**QUESTIONS ON THE MATERIAL**
1. Answer from the letter to food, one line each:
(a) How old were the twin girls when they started measuring themselves?
(b) What was the son diagnosed with?
(c) What season does the letter say is here at the end?
2. Reproduce the letter to food from "I am happy to" up to and including "helpful to my son.".

**EXERCISE PASSAGE**
------------------------------------------------

Dear Food,
You and I have had our ups and our downs. When I was younger I avoided you. When I was older, I feared you. Yet, I could never quite get over you. You helped me connect with my children through baking and cooking. Covered with flour in the kitchen, we created some of my favorite memories. Then I would swear you off and eat ‘diet’ versions of you, leaving my children confused and looking for an answer.
I realized that something was wrong when my 7 year old twin girls started measuring themselves. They would tell me proudly how they had said no to the pizza at the cafeteria and had only eaten the small salad for lunch. I had never talked to them about you, food, but they caught on quickly. I felt awful. I didn’t want my children to go through the same confusion and disappointment that I felt. This led me to my journey to finding my own peace with you, food.
After discovering intuitive eating and ellyn satter’s books about a year ago, our family has practiced the principles as we eat together each day. We have learned how to reconnect with both nutritious and fun versions of you. I have felt so much peace when I’ve see them eat a cookie with enthusiasm, and then reach for bell peppers with that same enjoyment. The obsessions with weight are gone for both me and my children. I thought we had it all figured out!
Then we hit a roadblock with you, food. My 6 year old son was diagnosed with PANDAS, an autoimmune disorder. He has an infection in his brain, and his body is confusing his own brain tissue for the infection itself. After an ineffective round of antibiotics, his doctor is pushing us to go on a ‘no sugar diet’, so there is nothing to feed the infection. This means no sugar and very limited fruits and carbohydrates. The diet could last for months or even years.
I am happy to do anything I can to see my son be healthy again. But I am concerned, food. I am worried that by throwing good and bad labels into our families food vocabulary, we will undo all of our hard work. I am worried that even after my son is healthy, he will still have a fear of these versions of you. I am worried that he will start sneaking you at friends houses or at school and end up eating more sugar than he is now (which isn’t a lot).
Yet, I am also worried that if I let him choose, he will never get better. I have always been good at being extreme with you, food. It seems easier just to ban everything that might be hurting him.
When I brought up these concerns with our doctor, he just seemed confused. He said that if I have the discipline to make an extreme change, that could only be helpful to my son.
The holiday season is here and it is time to make a decision. Is there a way to eat intuitively and follow these dietary restrictions? If we leave weight out of it, is it still a diet? I just want to make life a little more simple for my children than it was for me.

------------------------------------------------

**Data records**
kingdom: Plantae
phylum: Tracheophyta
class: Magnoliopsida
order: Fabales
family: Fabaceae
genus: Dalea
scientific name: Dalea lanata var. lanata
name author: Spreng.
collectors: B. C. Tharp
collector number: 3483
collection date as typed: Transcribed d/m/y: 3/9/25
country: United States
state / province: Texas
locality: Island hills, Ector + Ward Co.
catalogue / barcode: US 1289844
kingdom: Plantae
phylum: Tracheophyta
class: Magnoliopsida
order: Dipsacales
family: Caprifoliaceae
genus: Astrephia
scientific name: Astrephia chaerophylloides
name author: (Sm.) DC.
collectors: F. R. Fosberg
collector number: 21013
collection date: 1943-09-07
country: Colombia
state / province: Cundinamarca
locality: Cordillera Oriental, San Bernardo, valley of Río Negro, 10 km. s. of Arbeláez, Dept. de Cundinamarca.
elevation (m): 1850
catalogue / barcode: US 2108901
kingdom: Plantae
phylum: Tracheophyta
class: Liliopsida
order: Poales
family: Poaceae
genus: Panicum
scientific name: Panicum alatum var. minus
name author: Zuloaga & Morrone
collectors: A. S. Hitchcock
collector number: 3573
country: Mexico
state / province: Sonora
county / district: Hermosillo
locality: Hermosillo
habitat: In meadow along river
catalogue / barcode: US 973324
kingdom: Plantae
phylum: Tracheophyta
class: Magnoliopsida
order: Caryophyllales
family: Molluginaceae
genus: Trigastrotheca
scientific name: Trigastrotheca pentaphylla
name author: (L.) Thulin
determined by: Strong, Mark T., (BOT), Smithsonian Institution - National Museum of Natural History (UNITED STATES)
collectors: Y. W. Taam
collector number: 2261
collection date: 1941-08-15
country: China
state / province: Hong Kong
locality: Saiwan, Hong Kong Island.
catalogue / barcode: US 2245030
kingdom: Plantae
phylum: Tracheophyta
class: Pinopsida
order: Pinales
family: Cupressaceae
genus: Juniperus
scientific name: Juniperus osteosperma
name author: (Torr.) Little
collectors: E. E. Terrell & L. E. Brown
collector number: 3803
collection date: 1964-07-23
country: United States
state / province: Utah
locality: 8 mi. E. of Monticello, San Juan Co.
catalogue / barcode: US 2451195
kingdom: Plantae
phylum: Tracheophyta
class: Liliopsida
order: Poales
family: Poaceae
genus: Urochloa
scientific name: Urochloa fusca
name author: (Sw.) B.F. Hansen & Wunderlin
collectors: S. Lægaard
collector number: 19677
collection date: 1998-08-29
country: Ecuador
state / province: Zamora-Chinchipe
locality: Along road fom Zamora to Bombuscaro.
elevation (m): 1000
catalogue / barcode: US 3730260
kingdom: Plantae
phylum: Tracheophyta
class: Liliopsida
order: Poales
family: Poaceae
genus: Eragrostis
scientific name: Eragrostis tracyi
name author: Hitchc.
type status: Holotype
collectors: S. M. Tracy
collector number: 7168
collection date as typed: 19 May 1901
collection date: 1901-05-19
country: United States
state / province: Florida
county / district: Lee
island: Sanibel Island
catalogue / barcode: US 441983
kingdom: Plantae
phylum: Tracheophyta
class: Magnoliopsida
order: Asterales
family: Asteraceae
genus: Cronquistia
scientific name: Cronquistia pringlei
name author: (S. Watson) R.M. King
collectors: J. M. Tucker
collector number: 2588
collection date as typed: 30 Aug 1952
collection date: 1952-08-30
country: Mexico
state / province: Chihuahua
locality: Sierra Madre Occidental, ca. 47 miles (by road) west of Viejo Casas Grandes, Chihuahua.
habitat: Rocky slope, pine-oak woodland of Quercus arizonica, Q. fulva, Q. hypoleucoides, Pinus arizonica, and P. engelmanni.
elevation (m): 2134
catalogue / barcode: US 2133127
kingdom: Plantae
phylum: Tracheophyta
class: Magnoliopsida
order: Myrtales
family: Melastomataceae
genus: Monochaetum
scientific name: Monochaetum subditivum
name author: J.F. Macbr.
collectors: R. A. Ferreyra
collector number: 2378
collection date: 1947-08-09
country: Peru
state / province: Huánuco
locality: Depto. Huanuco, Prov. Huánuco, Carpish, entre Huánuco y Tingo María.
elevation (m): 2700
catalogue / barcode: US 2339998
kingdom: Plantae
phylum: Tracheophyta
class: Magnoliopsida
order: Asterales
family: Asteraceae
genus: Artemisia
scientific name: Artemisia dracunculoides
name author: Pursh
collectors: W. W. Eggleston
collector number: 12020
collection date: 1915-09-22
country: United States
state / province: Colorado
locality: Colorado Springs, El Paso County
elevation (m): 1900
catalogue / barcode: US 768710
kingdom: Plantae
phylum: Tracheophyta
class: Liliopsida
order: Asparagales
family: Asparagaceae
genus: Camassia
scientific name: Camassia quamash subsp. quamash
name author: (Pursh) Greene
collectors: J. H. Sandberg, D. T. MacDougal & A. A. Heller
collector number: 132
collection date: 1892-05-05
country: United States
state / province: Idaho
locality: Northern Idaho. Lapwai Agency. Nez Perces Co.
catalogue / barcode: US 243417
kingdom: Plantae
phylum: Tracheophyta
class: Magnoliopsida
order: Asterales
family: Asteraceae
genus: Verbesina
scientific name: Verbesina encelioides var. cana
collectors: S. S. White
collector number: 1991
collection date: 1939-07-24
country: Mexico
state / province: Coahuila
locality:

------------------------------------------------

**ANSWERS IN ORDER**
1.
(a) 7 years old
(b) PANDAS, an autoimmune disorder
(c) The holiday season

2.
I am happy to do anything I can to see my son be healthy again. But I am concerned, food. I am worried that by throwing good and bad labels into our families food vocabulary, we will undo all of our hard work. I am worried that even after my son is healthy, he will still have a fear of these versions of you. I am worried that he will start sneaking you at friends houses or at school and end up eating more sugar than he is now (which isn’t a lot).
Yet, I am also worried that if I let him choose, he will never get better. I have always been good at being extreme with you, food. It seems easier just to ban everything that might be hurting him.
When I brought up these concerns with our doctor, he just seemed confused. He said that if I have the discipline to make an extreme change, that could only be helpful to my son.